Compared with other specialties, rheumatology has historically had the highest number of biomarker tests approved by the U.S. Food & Drug Administration, mainly because so many autoantibody tests are used. At the ACR State-of-the-Art Clinical Symposium in April, Dr. James showed how new lupus research is attempting to fuse genetics and other data into practical information that can be used patient-by-patient in the clinic.
This will benefit patients across the rheumatology sphere, but especially in systemic lupus erythematosus (SLE), which manifests in many ways. In the same waiting room, Dr. James said, one patient could mainly suffer from fatigue that makes daily errands difficult, while another’s kidneys have shut down, forcing them onto dialysis.
“The big challenge in lupus is that we have a lot of heterogeneity,” she said. “We hope we can start taking lupus patients and finding different subsets.”

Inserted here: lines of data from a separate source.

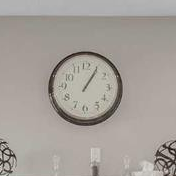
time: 1:05
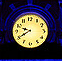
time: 9:39
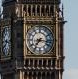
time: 7:16
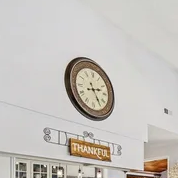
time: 2:24
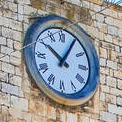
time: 10:05
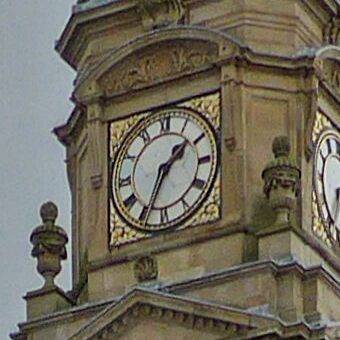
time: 1:34
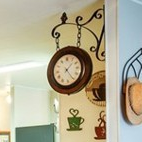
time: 1:24
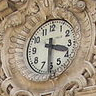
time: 3:30
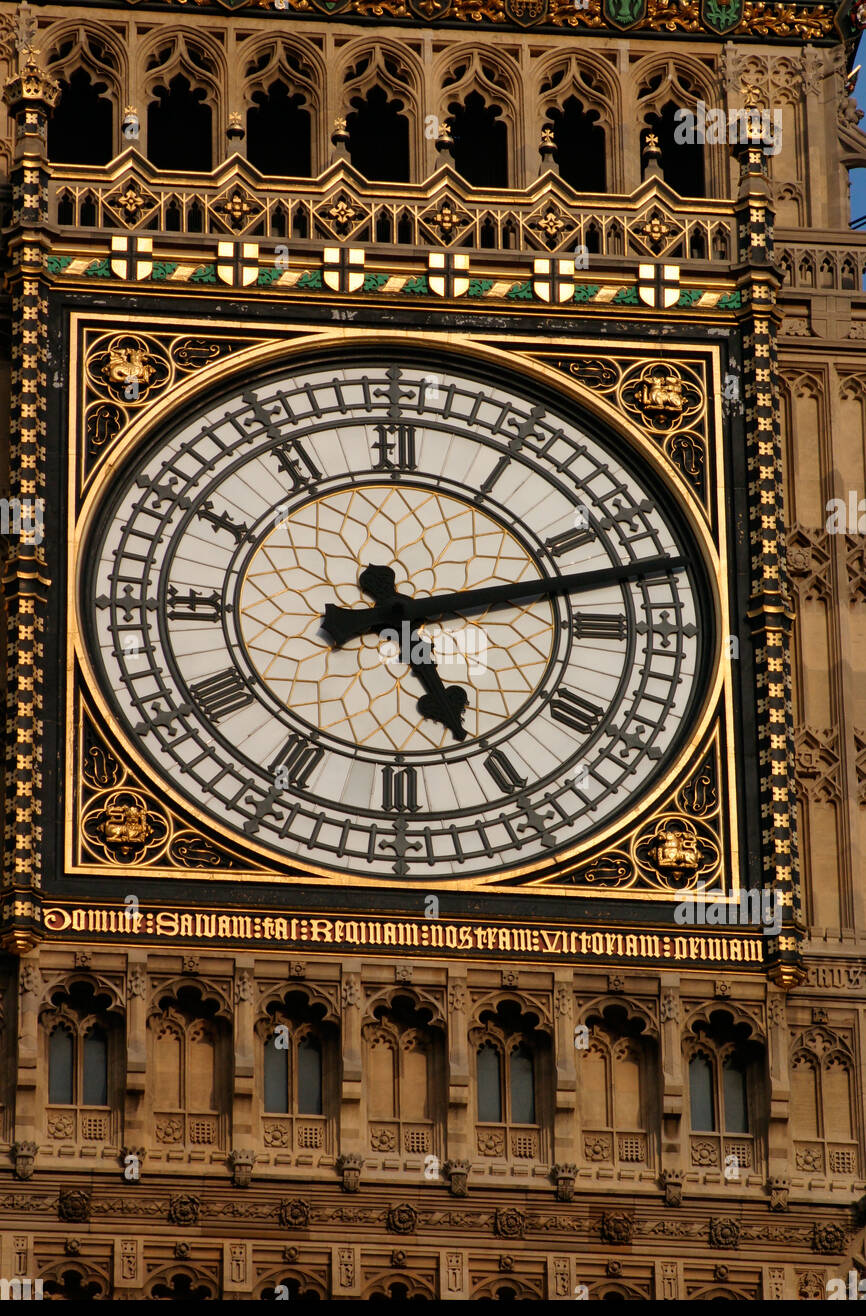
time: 5:12
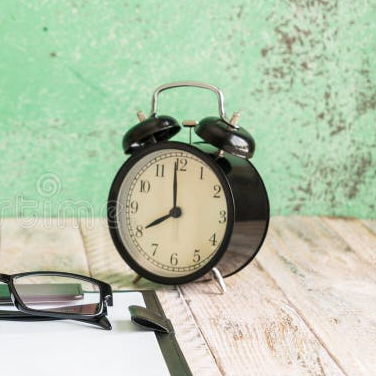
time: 7:59
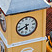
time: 5:40
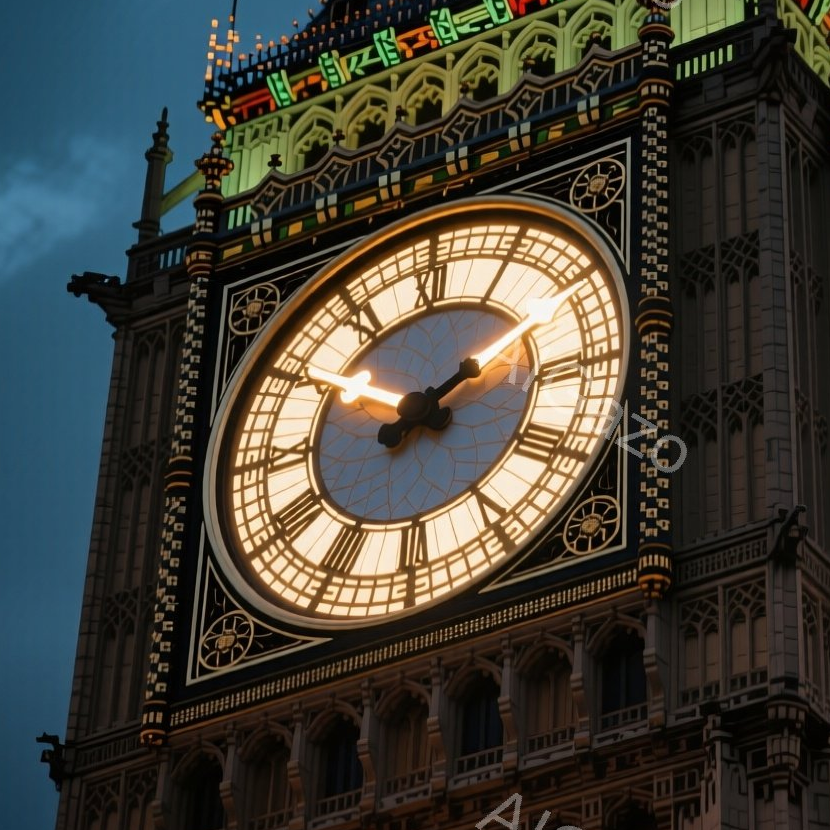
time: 1:50
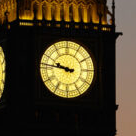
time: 9:46
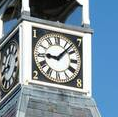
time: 9:07
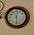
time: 12:28
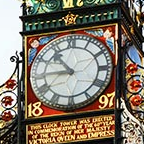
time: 10:45
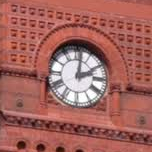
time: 2:01
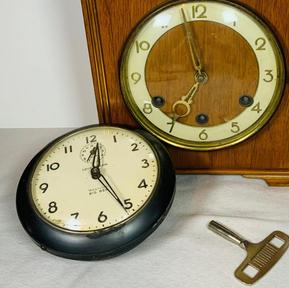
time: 12:25
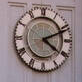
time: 4:11
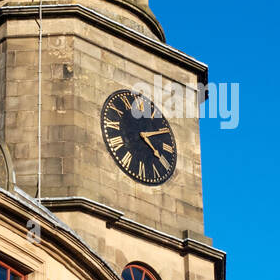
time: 2:21
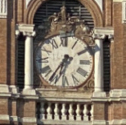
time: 6:36
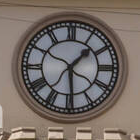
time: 1:29
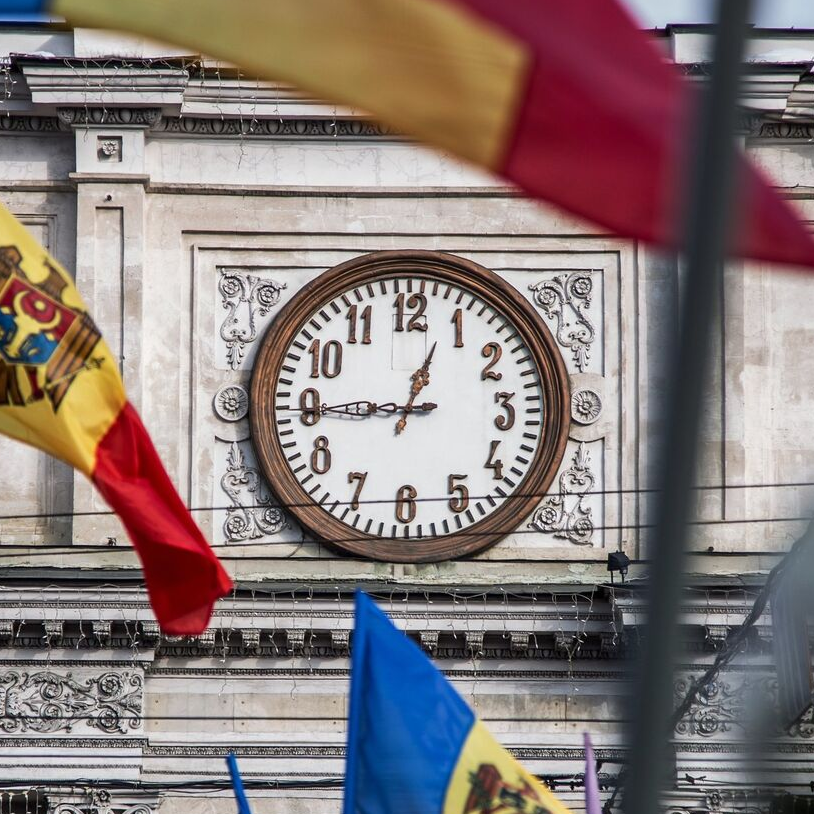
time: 12:44
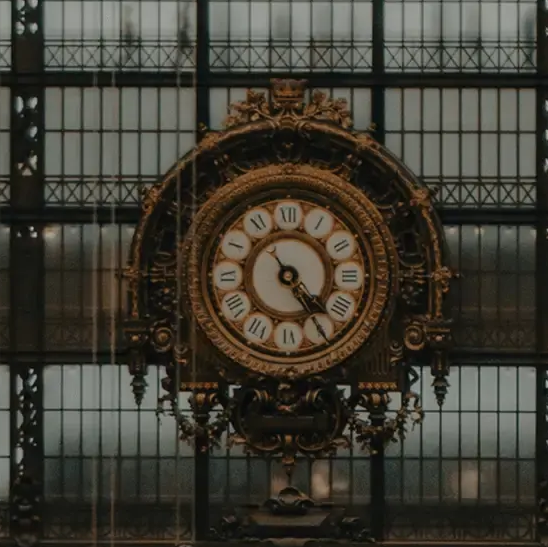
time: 4:23
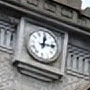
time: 12:13
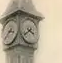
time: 3:37
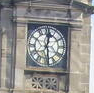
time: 12:28
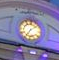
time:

In one of the largest genetic lupus studies published last year, 50,000 unique parts of the genome were interrogated in 27,000 people, including patients and controls.1 Genetic associations, such as tumor necrosis factor, alpha-induced protein 3 (TNFAIP3), signal transducer and activator of transcription 4 (STAT4) and tyrosine kinase 2 (TYK2), were identified. And Dr. James said researchers are also beginning to see novel associations in African-Americans and Hispanics that haven’t been seen before.
“We have identified genetic associations that may account for more than 50% of the heritable risk of lupus among patients of European-American descent based upon these studies and the other published data,” she said.
But genetics tell only part of the story, she said.
“Genetics are usually what we think of with precision medicine,” she said. “I think that what we’re learning from the genetics in our diseases is that genetics alone are probably not going to be all we need to be able to inform us about how to treat our patients.”
In studies based on the Dallas Pediatric SLE Cohort, clinical and blood transcriptional profiles were collected from 158 pediatric patients and 48 healthy controls over time for up to four years, with SLE Disease Activity Index components and medication use recorded for every visit.2 (The Dallas group has modules available that allow clinicians from elsewhere to enter data from their own patients to see their risk of flare.)